▶ **About this task**
Retype each of the following lines character for character, with nothing changed, added, or left out.

[Records from a data source]

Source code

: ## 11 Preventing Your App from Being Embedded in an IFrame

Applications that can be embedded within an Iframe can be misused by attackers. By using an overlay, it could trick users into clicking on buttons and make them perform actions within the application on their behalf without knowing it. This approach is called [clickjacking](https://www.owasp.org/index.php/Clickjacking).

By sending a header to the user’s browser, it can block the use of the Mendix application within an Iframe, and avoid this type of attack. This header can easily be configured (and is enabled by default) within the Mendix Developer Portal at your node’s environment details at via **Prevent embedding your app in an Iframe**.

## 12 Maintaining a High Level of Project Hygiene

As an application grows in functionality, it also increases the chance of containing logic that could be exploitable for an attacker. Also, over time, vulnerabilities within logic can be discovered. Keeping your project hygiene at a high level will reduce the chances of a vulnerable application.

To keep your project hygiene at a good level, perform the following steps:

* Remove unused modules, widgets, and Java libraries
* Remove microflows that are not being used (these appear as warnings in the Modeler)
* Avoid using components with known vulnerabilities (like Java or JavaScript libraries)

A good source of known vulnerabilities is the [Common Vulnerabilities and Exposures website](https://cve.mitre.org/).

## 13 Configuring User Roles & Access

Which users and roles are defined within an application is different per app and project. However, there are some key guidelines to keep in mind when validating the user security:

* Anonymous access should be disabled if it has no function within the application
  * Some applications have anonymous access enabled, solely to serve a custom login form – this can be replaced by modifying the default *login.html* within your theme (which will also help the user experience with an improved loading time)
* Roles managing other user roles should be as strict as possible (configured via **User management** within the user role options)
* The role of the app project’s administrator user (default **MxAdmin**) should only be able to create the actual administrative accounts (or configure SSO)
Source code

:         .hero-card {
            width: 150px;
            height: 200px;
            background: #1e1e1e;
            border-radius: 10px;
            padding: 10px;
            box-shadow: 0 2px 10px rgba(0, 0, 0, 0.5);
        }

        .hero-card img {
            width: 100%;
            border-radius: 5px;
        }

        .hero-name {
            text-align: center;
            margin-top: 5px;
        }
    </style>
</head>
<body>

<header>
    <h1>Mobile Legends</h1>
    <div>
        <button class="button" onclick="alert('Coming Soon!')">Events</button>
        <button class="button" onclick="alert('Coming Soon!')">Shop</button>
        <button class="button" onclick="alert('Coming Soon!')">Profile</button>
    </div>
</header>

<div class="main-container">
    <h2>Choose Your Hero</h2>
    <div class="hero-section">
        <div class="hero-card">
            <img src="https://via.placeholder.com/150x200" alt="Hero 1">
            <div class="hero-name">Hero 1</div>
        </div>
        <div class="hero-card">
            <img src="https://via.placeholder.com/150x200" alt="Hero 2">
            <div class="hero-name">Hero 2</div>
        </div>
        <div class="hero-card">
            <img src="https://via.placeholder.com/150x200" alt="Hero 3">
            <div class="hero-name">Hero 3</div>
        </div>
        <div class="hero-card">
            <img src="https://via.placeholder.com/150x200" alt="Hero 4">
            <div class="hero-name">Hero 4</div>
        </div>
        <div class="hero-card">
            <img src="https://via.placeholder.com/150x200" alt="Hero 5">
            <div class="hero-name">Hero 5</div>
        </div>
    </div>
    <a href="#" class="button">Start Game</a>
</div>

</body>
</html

▶ **Completed task**
Source code

: ## 11 Preventing Your App from Being Embedded in an IFrame

Applications that can be embedded within an Iframe can be misused by attackers. By using an overlay, it could trick users into clicking on buttons and make them perform actions within the application on their behalf without knowing it. This approach is called [clickjacking](https://www.owasp.org/index.php/Clickjacking).

By sending a header to the user’s browser, it can block the use of the Mendix application within an Iframe, and avoid this type of attack. This header can easily be configured (and is enabled by default) within the Mendix Developer Portal at your node’s environment details at via **Prevent embedding your app in an Iframe**.

## 12 Maintaining a High Level of Project Hygiene

As an application grows in functionality, it also increases the chance of containing logic that could be exploitable for an attacker. Also, over time, vulnerabilities within logic can be discovered. Keeping your project hygiene at a high level will reduce the chances of a vulnerable application.

To keep your project hygiene at a good level, perform the following steps:

* Remove unused modules, widgets, and Java libraries
* Remove microflows that are not being used (these appear as warnings in the Modeler)
* Avoid using components with known vulnerabilities (like Java or JavaScript libraries)

A good source of known vulnerabilities is the [Common Vulnerabilities and Exposures website](https://cve.mitre.org/).

## 13 Configuring User Roles & Access

Which users and roles are defined within an application is different per app and project. However, there are some key guidelines to keep in mind when validating the user security:

* Anonymous access should be disabled if it has no function within the application
  * Some applications have anonymous access enabled, solely to serve a custom login form – this can be replaced by modifying the default *login.html* within your theme (which will also help the user experience with an improved loading time)
* Roles managing other user roles should be as strict as possible (configured via **User management** within the user role options)
* The role of the app project’s administrator user (default **MxAdmin**) should only be able to create the actual administrative accounts (or configure SSO)
Source code

:         .hero-card {
            width: 150px;
            height: 200px;
            background: #1e1e1e;
            border-radius: 10px;
            padding: 10px;
            box-shadow: 0 2px 10px rgba(0, 0, 0, 0.5);
        }

        .hero-card img {
            width: 100%;
            border-radius: 5px;
        }

        .hero-name {
            text-align: center;
            margin-top: 5px;
        }
    </style>
</head>
<body>

<header>
    <h1>Mobile Legends</h1>
    <div>
        <button class="button" onclick="alert('Coming Soon!')">Events</button>
        <button class="button" onclick="alert('Coming Soon!')">Shop</button>
        <button class="button" onclick="alert('Coming Soon!')">Profile</button>
    </div>
</header>

<div class="main-container">
    <h2>Choose Your Hero</h2>
    <div class="hero-section">
        <div class="hero-card">
            <img src="https://via.placeholder.com/150x200" alt="Hero 1">
            <div class="hero-name">Hero 1</div>
        </div>
        <div class="hero-card">
            <img src="https://via.placeholder.com/150x200" alt="Hero 2">
            <div class="hero-name">Hero 2</div>
        </div>
        <div class="hero-card">
            <img src="https://via.placeholder.com/150x200" alt="Hero 3">
            <div class="hero-name">Hero 3</div>
        </div>
        <div class="hero-card">
            <img src="https://via.placeholder.com/150x200" alt="Hero 4">
            <div class="hero-name">Hero 4</div>
        </div>
        <div class="hero-card">
            <img src="https://via.placeholder.com/150x200" alt="Hero 5">
            <div class="hero-name">Hero 5</div>
        </div>
    </div>
    <a href="#" class="button">Start Game</a>
</div>

</body>
</html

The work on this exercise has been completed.